Display MoreDoes that mean the settings for the amp and the pedals are baked in too? So no tweaking of overdrive or amp settings, what you get is what you get?
Or does the amp just approximate everything and creates some sort of modern amp interface to play with the tone? So you profile the amp and whatever you profile settings wise it estimates where everything is on your Treble, Middle, Bass, Presence etc?
Why is it they won't let you profile each element separately? Too much data on the internal storage? Too RAM intensive?
Do you imagine the tech is going to reach the standards mentioned or hinted at in this thread or someone else is already doing it? I'm not as up to date on the guitar tech world as I used to be with modelling having taken such a gigantic leap forward.
You can tweak the profile, but not the overdrive or amp individually if they're baked in.
There is no attempt to simulate the profiled amp's interface. A profile is a snapshot of the amp at specific settings. It makes no attempt to estimate where an amp's settings might be. The bass, middle, treble and presence controls function the same way across profiles. If you think about it, mimic'ing the tonestack would be a pain.
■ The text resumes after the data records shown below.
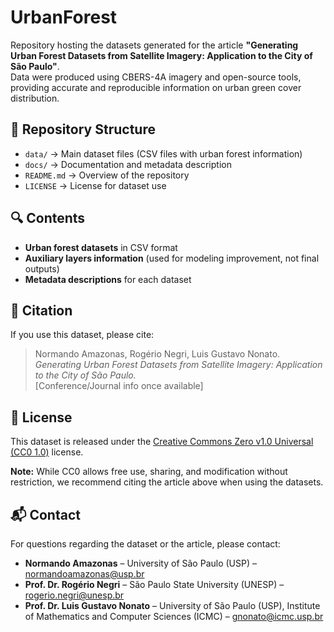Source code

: # UrbanForest

Repository hosting the datasets generated for the article **"Generating Urban Forest Datasets from Satellite Imagery: Application to the City of São Paulo"**.  
Data were produced using CBERS-4A imagery and open-source tools, providing accurate and reproducible information on urban green cover distribution.

## 📂 Repository Structure

- `data/`     → Main dataset files (CSV files with urban forest information)
- `docs/`     → Documentation and metadata description
- `README.md` → Overview of the repository
- `LICENSE`   → License for dataset use

## 🔍 Contents
- **Urban forest datasets** in CSV format  
- **Auxiliary layers information** (used for modeling improvement, not final outputs)  
- **Metadata descriptions** for each dataset  

## 📖 Citation
If you use this dataset, please cite:

> Normando Amazonas, Rogério Negri, Luis Gustavo Nonato.  
> *Generating Urban Forest Datasets from Satellite Imagery: Application to the City of São Paulo.*  
> [Conference/Journal info once available]  

## 📜 License
This dataset is released under the [Creative Commons Zero v1.0 Universal (CC0 1.0)](https://creativecommons.org/publicdomain/zero/1.0/) license.  

**Note:** While CC0 allows free use, sharing, and modification without restriction, we recommend citing the article above when using the datasets.  

## 📬 Contact

For questions regarding the dataset or the article, please contact:

- **Normando Amazonas** – University of São Paulo (USP) – normandoamazonas@usp.br  
- **Prof. Dr. Rogério Negri** – São Paulo State University (UNESP) – rogerio.negri@unesp.br  
- **Prof. Dr. Luis Gustavo Nonato** – University of São Paulo (USP), Institute of Mathematics and Computer Sciences (ICMC) – gnonato@icmc.usp.br

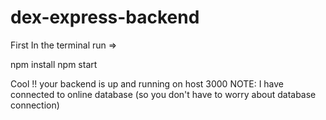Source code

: # dex-express-backend

First In the terminal run =>

npm install
npm start

Cool !! your backend is up and running on host 3000
NOTE: I have connected to online database (so you don't have to worry about database connection)
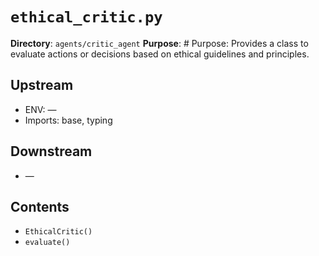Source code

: # `ethical_critic.py`

**Directory**: `agents/critic_agent`
**Purpose**: # Purpose: Provides a class to evaluate actions or decisions based on ethical guidelines and principles.

## Upstream
- ENV: —
- Imports: base, typing

## Downstream
- —

## Contents
- `EthicalCritic()`
- `evaluate()`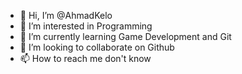 - 👋 Hi, I’m @AhmadKelo
- 👀 I’m interested in Programming
- 🌱 I’m currently learning Game Development and Git
- 💞️ I’m looking to collaborate on Github
- 📫 How to reach me don't know

<!---
AhmadKelo/AhmadKelo is a ✨ special ✨ repository because its `README.md` (this file) appears on your GitHub profile.
You can click the Preview link to take a look at your changes.
--->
Each amp behaves very differently. A Fender, Marshall, Boogie...etc....they all react differently.
What's more, something like an AC30 doesn't even have a middle control. Some Boogies have a 5 band slider (or two in the case of a Petrucci model). Some amps have bright switches, some don't......on and on.
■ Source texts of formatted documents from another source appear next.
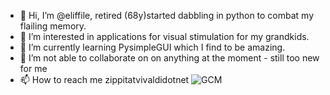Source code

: - 👋 Hi, I’m @eliffile, retired (68y)started dabbling in python to combat my flailing memory.
- 👀 I’m interested in applications for visual stimulation for my grandkids.
- 🌱 I’m currently learning PysimpleGUI which I find to be amazing.
- 💞️ I’m not able to collaborate on on anything at the moment - still too new for me
- 📫 How to reach me zippitatvivaldidotnet
![GCM](https://user-images.githubusercontent.com/98583882/151640896-72a5d68a-10c2-4d40-bf44-7d6dde3e44e2.png)
<!---
eliffile/eliffile is a ✨ special ✨ repository because its `README.md` (this file) appears on your GitHub profile.
You can click the Preview link to take a look at your changes.
--->
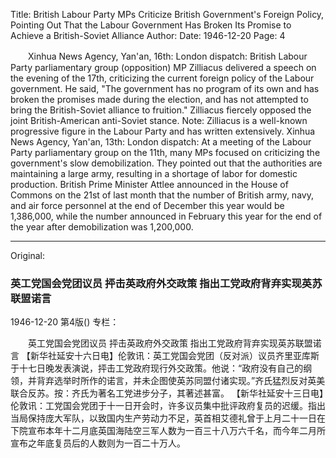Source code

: Title: British Labour Party MPs Criticize British Government's Foreign Policy, Pointing Out That the Labour Government Has Broken Its Promise to Achieve a British-Soviet Alliance
Author:
Date: 1946-12-20
Page: 4

　　Xinhua News Agency, Yan'an, 16th: London dispatch: British Labour Party parliamentary group (opposition) MP Zilliacus delivered a speech on the evening of the 17th, criticizing the current foreign policy of the Labour government. He said, "The government has no program of its own and has broken the promises made during the election, and has not attempted to bring the British-Soviet alliance to fruition." Zilliacus fiercely opposed the joint British-American anti-Soviet stance. Note: Zilliacus is a well-known progressive figure in the Labour Party and has written extensively.
    Xinhua News Agency, Yan'an, 13th: London dispatch: At a meeting of the Labour Party parliamentary group on the 11th, many MPs focused on criticizing the government's slow demobilization. They pointed out that the authorities are maintaining a large army, resulting in a shortage of labor for domestic production. British Prime Minister Attlee announced in the House of Commons on the 21st of last month that the number of British army, navy, and air force personnel at the end of December this year would be 1,386,000, while the number announced in February this year for the end of the year after demobilization was 1,200,000.



<hr /> 

Original: 


### 英工党国会党团议员  抨击英政府外交政策  指出工党政府背弃实现英苏联盟诺言

1946-12-20
第4版()
专栏：

　　英工党国会党团议员
    抨击英政府外交政策
    指出工党政府背弃实现英苏联盟诺言
    【新华社延安十六日电】伦敦讯：英工党国会党团（反对派）议员齐里亚库斯于十七日晚发表演说，抨击工党政府现行外交政策。他说：“政府没有自己的纲领，并背弃选举时所作的诺言，并未企图使英苏同盟付诸实现。”齐氏猛烈反对英美联合反苏。按：齐氏为著名工党进步分子，其著述甚富。
    【新华社延安十三日电】伦敦讯：工党国会党团于十一日开会时，许多议员集中批评政府复员的迟缓。指出当局保持庞大军队，以致国内生产劳动力不足，英首相艾德礼曾于上月二十一日在下院宣布本年十二月底英国海陆空三军人数为一百三十八万六千名，而今年二月所宣布之年底复员后的人数则为一百二十万人。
There is no practical way to keep track of that on a per-amp basis. The user experience would be a total nightmare.
An important distinction is that the Profiler is not a modeler. It uses a very different technology. Modelers imitate every component in an amp digitally and assemble them to create an approximation. The Profiler takes a snapshot of the real amp at that moment in time with whatever settings the amp has. That's why you'll see several profiles of the same amp. Some like a Deluxe Reverb mostly clean.....other situations call for the same amp to be on-the-boil. YMMV.
You can profile dirt boxes by themselves, but then they'd occupy the Amp block. In truth, you don't need to bother. The Kemper Drive and Kemper Fuzz stomps let you dial up just about any overdrive/fuzz sound you can imagine.
Yeah - there is a learning curve with all of this. That's unavoidable. You can't treat it like a regular amp, or even like a modeler. It's easy to work with, but takes some exploration to sort it out.